### Activity
Scan the entries for lines with the word "vérification", then copy those lines.

*** Block opens ***

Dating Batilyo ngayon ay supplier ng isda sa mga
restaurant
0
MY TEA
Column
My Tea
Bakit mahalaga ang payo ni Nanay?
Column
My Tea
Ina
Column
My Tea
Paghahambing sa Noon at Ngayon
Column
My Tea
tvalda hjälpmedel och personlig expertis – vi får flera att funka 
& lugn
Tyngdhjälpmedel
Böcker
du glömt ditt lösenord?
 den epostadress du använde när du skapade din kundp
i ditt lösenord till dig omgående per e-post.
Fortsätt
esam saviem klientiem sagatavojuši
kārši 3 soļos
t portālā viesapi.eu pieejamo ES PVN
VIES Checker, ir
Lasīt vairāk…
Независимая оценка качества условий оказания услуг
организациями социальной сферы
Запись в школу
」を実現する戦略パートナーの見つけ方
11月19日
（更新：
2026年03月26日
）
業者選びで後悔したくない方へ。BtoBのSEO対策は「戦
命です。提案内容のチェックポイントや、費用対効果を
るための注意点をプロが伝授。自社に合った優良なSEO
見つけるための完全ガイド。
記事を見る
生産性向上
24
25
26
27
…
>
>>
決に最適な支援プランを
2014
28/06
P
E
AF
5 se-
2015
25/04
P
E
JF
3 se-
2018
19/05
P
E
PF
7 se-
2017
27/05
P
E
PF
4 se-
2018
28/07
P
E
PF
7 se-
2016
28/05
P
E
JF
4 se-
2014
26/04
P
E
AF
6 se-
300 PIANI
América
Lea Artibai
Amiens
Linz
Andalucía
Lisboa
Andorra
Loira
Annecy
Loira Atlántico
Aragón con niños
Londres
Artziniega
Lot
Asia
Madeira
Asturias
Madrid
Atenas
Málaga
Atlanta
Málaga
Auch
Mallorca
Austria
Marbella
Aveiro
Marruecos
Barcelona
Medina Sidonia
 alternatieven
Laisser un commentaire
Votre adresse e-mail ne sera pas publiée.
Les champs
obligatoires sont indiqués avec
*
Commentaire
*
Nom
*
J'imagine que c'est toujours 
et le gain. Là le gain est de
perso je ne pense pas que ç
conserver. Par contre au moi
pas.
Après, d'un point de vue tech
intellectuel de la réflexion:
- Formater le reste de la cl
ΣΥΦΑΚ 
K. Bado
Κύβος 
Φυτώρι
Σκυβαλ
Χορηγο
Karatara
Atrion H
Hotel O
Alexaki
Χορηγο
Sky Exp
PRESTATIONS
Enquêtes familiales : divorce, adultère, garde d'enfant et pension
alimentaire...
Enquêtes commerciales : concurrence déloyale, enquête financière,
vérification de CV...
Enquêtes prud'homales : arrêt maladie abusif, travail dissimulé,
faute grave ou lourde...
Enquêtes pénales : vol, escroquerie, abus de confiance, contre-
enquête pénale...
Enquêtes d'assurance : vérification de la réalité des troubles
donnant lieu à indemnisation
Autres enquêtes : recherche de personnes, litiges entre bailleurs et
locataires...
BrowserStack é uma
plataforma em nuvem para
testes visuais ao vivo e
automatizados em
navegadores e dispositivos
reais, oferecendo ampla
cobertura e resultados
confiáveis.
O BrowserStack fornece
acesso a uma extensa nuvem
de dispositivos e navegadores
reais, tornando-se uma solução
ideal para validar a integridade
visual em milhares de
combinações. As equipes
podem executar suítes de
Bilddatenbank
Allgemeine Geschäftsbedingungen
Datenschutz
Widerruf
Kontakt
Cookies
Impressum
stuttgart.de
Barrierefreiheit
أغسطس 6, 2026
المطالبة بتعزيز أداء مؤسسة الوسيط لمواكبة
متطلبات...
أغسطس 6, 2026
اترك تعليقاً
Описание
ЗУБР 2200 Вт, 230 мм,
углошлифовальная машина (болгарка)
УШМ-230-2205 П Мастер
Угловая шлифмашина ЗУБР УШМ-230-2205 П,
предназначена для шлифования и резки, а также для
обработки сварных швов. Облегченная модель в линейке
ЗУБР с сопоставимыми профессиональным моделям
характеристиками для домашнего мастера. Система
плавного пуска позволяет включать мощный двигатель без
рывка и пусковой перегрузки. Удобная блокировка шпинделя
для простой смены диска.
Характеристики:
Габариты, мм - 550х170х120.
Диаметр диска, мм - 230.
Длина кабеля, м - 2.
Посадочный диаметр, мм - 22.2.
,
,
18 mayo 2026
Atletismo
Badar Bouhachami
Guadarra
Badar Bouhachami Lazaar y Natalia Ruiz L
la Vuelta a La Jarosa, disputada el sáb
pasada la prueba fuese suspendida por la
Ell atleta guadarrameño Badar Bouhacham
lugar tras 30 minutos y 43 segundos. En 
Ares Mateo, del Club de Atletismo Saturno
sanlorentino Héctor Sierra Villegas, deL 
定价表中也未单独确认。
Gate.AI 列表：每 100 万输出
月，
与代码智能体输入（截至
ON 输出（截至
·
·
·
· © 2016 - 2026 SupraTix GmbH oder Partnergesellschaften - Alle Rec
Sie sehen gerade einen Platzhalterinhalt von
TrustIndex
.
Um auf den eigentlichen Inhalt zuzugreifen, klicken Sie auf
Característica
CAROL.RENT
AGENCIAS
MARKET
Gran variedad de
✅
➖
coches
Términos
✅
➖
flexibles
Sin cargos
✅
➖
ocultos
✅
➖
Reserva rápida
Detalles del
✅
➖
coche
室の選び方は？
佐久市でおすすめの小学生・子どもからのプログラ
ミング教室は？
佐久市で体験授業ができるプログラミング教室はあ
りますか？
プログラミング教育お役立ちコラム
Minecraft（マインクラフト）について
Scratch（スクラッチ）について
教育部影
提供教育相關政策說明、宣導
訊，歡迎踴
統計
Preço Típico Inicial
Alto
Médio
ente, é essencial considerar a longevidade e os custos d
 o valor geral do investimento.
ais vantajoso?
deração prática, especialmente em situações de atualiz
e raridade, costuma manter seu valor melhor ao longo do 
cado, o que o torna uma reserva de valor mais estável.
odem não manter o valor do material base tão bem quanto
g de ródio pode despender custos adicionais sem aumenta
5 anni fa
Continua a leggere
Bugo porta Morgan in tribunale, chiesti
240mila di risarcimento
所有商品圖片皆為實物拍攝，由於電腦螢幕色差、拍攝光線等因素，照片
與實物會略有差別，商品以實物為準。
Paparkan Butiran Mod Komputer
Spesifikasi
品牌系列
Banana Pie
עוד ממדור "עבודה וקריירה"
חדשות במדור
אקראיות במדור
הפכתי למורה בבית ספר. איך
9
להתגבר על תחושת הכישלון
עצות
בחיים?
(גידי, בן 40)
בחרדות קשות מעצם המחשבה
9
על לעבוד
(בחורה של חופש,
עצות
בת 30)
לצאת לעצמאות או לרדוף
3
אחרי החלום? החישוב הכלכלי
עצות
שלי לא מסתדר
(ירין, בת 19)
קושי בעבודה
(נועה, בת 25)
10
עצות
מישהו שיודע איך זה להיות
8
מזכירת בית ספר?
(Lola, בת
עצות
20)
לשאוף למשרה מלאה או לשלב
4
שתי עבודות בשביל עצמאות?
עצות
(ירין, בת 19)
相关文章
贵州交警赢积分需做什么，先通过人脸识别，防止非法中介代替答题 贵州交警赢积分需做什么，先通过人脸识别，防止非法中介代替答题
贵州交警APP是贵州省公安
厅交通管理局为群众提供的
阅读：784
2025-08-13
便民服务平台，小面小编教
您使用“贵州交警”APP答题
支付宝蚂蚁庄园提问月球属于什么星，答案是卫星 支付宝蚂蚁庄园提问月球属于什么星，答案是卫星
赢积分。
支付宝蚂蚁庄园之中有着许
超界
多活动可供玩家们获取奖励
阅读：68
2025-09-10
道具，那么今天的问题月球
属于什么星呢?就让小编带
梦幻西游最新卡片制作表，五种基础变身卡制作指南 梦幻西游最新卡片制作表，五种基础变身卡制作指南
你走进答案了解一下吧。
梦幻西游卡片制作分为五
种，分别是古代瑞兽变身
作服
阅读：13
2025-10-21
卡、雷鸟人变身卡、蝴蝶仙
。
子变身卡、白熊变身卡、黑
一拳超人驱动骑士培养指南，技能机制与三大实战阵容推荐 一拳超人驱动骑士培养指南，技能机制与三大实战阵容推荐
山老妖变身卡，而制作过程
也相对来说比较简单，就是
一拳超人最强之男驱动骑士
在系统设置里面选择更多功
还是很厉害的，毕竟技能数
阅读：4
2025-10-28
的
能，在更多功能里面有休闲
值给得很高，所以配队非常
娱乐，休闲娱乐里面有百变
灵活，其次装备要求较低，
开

*** Block closes ***

### Result of this task
vérification de CV...
Enquêtes d'assurance : vérification de la réalité des troubles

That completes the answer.